> _Exercise description_
Copy exactly the line that contains "2026 birželio 17, Trečiadienis" plus all remaining lines of the data, and leave out every line before it.

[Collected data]
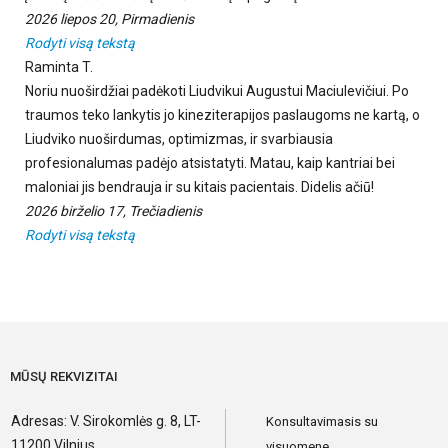
2026 liepos 20, Pirmadienis
Rodyti visą tekstą
Raminta T.
Noriu nuoširdžiai padėkoti Liudvikui Augustui Maciulevičiui. Po
traumos teko lankytis jo kineziterapijos paslaugoms ne kartą, o
Liudviko nuoširdumas, optimizmas, ir svarbiausia
profesionalumas padėjo atsistatyti. Matau, kaip kantriai bei
maloniai jis bendrauja ir su kitais pacientais. Didelis ačiū!
2026 birželio 17, Trečiadienis
Rodyti visą tekstą
MŪSŲ REKVIZITAI
Adresas: V. Sirokomlės g. 8, LT-
Konsultavimasis su
11200 Vilnius
visuomene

> _Response to the task_
2026 birželio 17, Trečiadienis
Rodyti visą tekstą
MŪSŲ REKVIZITAI
Adresas: V. Sirokomlės g. 8, LT-
Konsultavimasis su
11200 Vilnius
visuomene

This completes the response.